- _Required action A_
In the text below about Lincoln and Washington, DC, where was the author standing when taking the photo of the street?
- _Required action B_
In the rows below, report every line that contains the word "available".

- _Selected excerpt_
:::
Carl Sandburg reported that Lincoln felt that the important monument was not the marble one but the “more enduring one in the hearts of those who love liberty, unselfishly, for all men.” Lincoln gave his life to extend our ideal of liberty, “that all men are created equal”, to all men. To understand Lincoln is to recognize his cause: to reform the Union to include African Americans equally. To misunderstand Lincoln is to ignore that this condition is required to participate in our Union.
In addition to the Gettysburg Address, the other inscription here is from his Second Inaugural Address. “With malice toward none with charity for all” are only two thirds of what Lincoln said were necessary to achieve peace. His next five words must not be ignored: “with firmness in the right”. He spoke before the war ended, saying that slavery was an offense against God and that paying the cost for that debt in blood was true and just. Lincoln did not act out of hatred, but, because those who fought for slavery were so absolutely, profoundly and unacceptably wrong morally, he was right to go to war against them.
Those who deny freedom to others, deserve it not for themselves
I’m not trying to be funny with this photo. As I was walking by, I heard people taking photos and complaining “it’s all fence”, so I took one too. The White House, or “President’s Park” as the park service has started calling it, is beautiful, with the fountains, roses, columns and beautiful lawns. On the other side (North) you can get a little closer, but security is tighter than it used to be. The trick is to contact your House member between 3 weeks and 3 months in advance of your visit, and hope for the best. If you’re lucky, you can get a tour. I’ve never been. But someday, I’d like to go inside.
Yeah, the street is another park. The avenues named after states are typically important routes in DC, but this one, because it goes from the White House to the Capitol (above), is particularly significant. I took the photo from the top of the Old Post Office Tower, which is one of the tallest buildings in DC. The former owner recently sold it to the Waldorf Astoria, but the park service continues running tours.
:::
- _Source records_

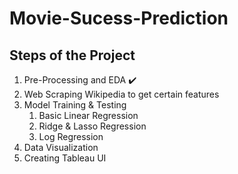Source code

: # Movie-Sucess-Prediction

## Steps of the Project

1. Pre-Processing and EDA ✔️
2. Web Scraping Wikipedia to get certain features
3. Model Training & Testing
   1. Basic Linear Regression
   2. Ridge & Lasso Regression
   3. Log Regression
4. Data Visualization
5. Creating Tableau UI
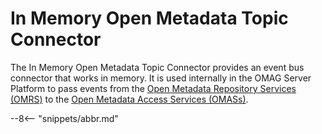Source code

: <!-- SPDX-License-Identifier: CC-BY-4.0 -->
<!-- Copyright Contributors to the ODPi Egeria project. -->
  
# In Memory Open Metadata Topic Connector

The In Memory Open Metadata Topic Connector provides an event bus connector that works in memory.  It is used internally in the OMAG Server Platform to pass events from the [Open Metadata Repository Services (OMRS)](/services/omrs) to the [Open Metadata Access Services (OMASs)](/services/omas).



--8<-- "snippets/abbr.md"


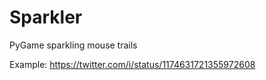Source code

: # Sparkler
PyGame sparkling mouse trails

Example:
https://twitter.com/i/status/1174631721355972608
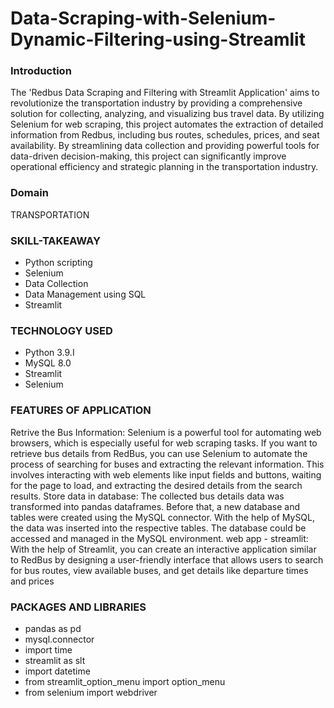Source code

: <h1>Data-Scraping-with-Selenium-Dynamic-Filtering-using-Streamlit</h1>
<h3>Introduction</h3>
The 'Redbus Data Scraping and Filtering with Streamlit Application' aims to revolutionize the transportation industry by providing a comprehensive solution for collecting, analyzing, and visualizing bus travel data. By utilizing Selenium for web scraping, this project automates the extraction of detailed information from Redbus, including bus routes, schedules, prices, and seat availability. By streamlining data collection and providing powerful tools for data-driven decision-making, this project can significantly improve operational efficiency and strategic planning in the transportation industry.
<h3>Domain</h3>
TRANSPORTATION
<h3>SKILL-TAKEAWAY</h3>
 <ul><li>Python scripting</li><li>Selenium</li><li>Data Collection</li><li>Data Management using SQL</li><li>Streamlit</li></ul>
<h3>TECHNOLOGY USED</h3>
  <ul>
    <li>Python 3.9.I</li>
     <li>MySQL 8.0</li>
    <li> Streamlit</li>
 <li>Selenium</li>
  </ul>




<h3>FEATURES OF APPLICATION</h3>
Retrive the Bus Information:
  Selenium is a powerful tool for automating web browsers, which is especially useful for web scraping tasks. If you want to retrieve bus details from RedBus, 
 you can use Selenium to automate the process of searching for buses and extracting the relevant information. This involves interacting with web elements 
 like input fields and buttons, waiting for the page to load, and extracting the desired details from the search results.
Store data in database:
The collected bus details data was transformed into pandas dataframes. Before that, a new database and tables were created using the MySQL connector. With the help of MySQL, the data was inserted into the respective tables. The database could be accessed and managed in the MySQL environment.
web app - streamlit:
With the help of Streamlit, you can create an interactive application similar to RedBus by designing a user-friendly interface that allows users to search for bus routes, view available buses, and get details like departure times and prices
<h3>PACKAGES AND LIBRARIES</h3>
<ul><li>pandas as pd</li>
<li>mysql.connector</li>
<li>import time</li>
<li>
streamlit as slt</li>

<li>import datetime</li>
<li>from streamlit_option_menu import option_menu</li>
<li>from selenium import webdriver</li>
</ul>





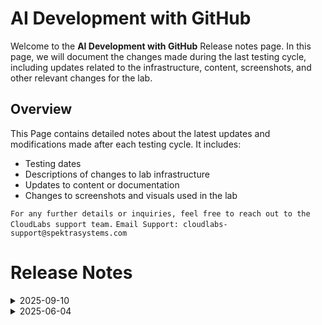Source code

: # AI Development with GitHub

Welcome to the **AI Development with GitHub** Release notes page. In this page, we will document the changes made during the last testing cycle, including updates related to the infrastructure, content, screenshots, and other relevant changes for the lab.

## Overview

This Page contains detailed notes about the latest updates and modifications made after each testing cycle. It includes:

- Testing dates
- Descriptions of changes to lab infrastructure
- Updates to content or documentation
- Changes to screenshots and visuals used in the lab

`For any further details or inquiries, feel free to reach out to the CloudLabs support team.`
`Email Support: cloudlabs-support@spektrasystems.com`

# Release Notes

<details>
  <summary>2025-09-10</summary>

## Release Date: 2025-09-10

### Summary of Changes 

-  Added explicit navigation steps in the lab guide and incorporated multiple screenshots to improve clarity and ensure correct environment access.

### Infrastructure Changes

- Updated OS disk SKU from Standard_LRS to Premium_LRS.

### Content Changes

- Included detailed navigation instructions to ensure users access the appropriate development environment.

### Screenshot Update

- Updated multiple screenshots to make the instructions clearer and improve the overall experience.
  
### Testing Notes

- **Testing Date**: 2025-09-08

### Testing Scope 

- Validation covered infrastructure compatibility, lab flow continuity, content accuracy, and screenshot alignment with the latest UI.

-------------

</details>

<details>
  <summary>2025-06-04</summary>

## Lab objectives

- Lab 01: Enable GitHub Advance Security and configuration:
  - Task 1: Enable GitHub Security configuration on your organization
  - Task 2: Software Composition Analysis
  - Task 3: Secret Scanning
 
- Lab 02: Enable and use GitHub Copilot
  - Task 1: Leverage Codespaces with VS Code for Copilot
  - Task 2: Understand the code already available for you
  - Task 3: Use GitHub Copilot to refactor the code
  - Task 4: Review the refactored code and understand how it works
  - Task 5: Use GitHub Copilot Chat with code to refactor the code
  - Task 6: Create unit test functions
 
- Lab 03: Azure Foundry and agents Setup
  - Task 1: Create a hub and project in Azure AI Foundry portal
  - Task 2: Deploy Model and retrieve endpoint and API key

- Lab 04: Creating and testing AI agents
  - Task 1: Sign in to Github.
  - Task 2: Creating and testing AI agents.

## Infrastructure Changes

There have been no infrastructure modifications or changes applied to the lab environment, ensuring that its configuration and setup remain same. 

## Content Changes

- **Change**: The lab environment content has been updated to reflect the latest UI changes, including updated screenshots.

## Testing Notes

- **Testing Date**: 2025-06-04
- **Issues Found**: The latest testing phase was completed smoothly, with all systems operating as expected and no errors or issues encountered throughout the process.
- **Updates**: All feedback has been incorporated, and The lab environment content has been updated to reflect the latest UI changes
- **Resolved Issues**: NA

---
</details>
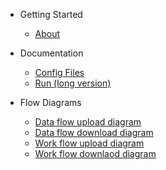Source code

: * Getting Started
	* [About](/)
	
* Documentation
	* [Config Files](/config-files.md)
	* [Run (long version)](/run.md)
	
* Flow Diagrams
	* [Data flow upload diagram](/data-flow-upload.md)
	* [Data flow download diagram](/data-flow-download.md)
	* [Work flow upload diagram](/work-flow-upload.md)
	* [Work flow downlaod diagram](/work-flow-download.md)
:::
- _Exercise response A_
At the top of the Old Post Office Tower.

- _Exercise response B_
With the help of Streamlit, you can create an interactive application similar to RedBus by designing a user-friendly interface that allows users to search for bus routes, view available buses, and get details like departure times and prices
  - Task 2: Understand the code already available for you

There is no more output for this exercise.